A of the general conditions of contract which is not relatable to the

default of the appellants / contractor and the contract has been

rescinded on 2-1-2020 prior to the date of completion of contract i.e.

31-3-2020, that would not per se constitute the ground of special

equity for seeking interim injunction, as the exception carved out for

invocation of bank guarantee and same would remain in the realm of

the contractual dispute between the parties, which would fall outside

the ground of special equity and as such, the appellants have failed to

plead and establish any of the ground(s) noticed herein-above for Arb. Appeal No.33/2020

seeking interim injunction against the invocation of bank guarantee.
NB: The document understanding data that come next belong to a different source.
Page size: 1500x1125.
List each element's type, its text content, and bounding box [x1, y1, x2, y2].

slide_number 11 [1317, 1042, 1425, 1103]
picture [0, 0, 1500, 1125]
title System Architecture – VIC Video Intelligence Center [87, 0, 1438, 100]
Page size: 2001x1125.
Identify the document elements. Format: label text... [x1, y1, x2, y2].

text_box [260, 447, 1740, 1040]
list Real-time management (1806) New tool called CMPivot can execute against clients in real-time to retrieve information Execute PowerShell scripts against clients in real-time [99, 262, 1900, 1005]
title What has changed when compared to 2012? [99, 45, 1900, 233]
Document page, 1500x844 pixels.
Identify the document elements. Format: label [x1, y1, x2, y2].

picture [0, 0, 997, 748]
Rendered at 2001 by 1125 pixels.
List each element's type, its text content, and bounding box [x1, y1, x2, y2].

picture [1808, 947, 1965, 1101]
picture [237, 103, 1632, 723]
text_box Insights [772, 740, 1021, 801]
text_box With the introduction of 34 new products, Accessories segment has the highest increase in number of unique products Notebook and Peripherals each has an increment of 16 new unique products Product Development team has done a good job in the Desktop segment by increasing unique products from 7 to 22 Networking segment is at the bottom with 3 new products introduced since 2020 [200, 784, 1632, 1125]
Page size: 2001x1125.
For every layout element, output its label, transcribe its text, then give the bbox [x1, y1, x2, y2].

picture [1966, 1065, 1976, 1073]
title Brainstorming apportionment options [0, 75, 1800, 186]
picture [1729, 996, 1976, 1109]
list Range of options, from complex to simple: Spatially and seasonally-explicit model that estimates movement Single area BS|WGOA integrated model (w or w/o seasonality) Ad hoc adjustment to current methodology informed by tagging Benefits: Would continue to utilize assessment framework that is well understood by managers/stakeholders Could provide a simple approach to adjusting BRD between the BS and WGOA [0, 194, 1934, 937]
Accordingly, we hold that the learned Commercial Court (District

Level) has rightly held that the appellants have failed to plead and

establish the grounds of "fraud", "special equity" and "irretrievable

injustice" to the appellants for seeking interim injunction against the

enforcement of bank guarantee.

45. We accordingly hereby dismiss the arbitration appeal and

consequently the interim order dated 30-7-2020 is hereby vacated.

No order as to cost(s).

              Sd/-                                                    Sd/-
       (Sanjay K. Agrawal)                                   (Arvind Singh Chandel)
             Judge                                                   Judge

Soma
                                                               Arb. Appeal No.33/2020



               HIGH COURT OF CHHATTISGARH, BILASPUR



                         Arbitration Appeal No.33 of 2020

                          ARSS - SIPS (JV) and others

                                       Versus

                             Union of India and others


                                     Head Note

The Bank can be restrained from enforcement of unconditional and absolute

performance bank guarantee by interim injunction only in case of fraud and

special equities to prevent irretrievable injustice.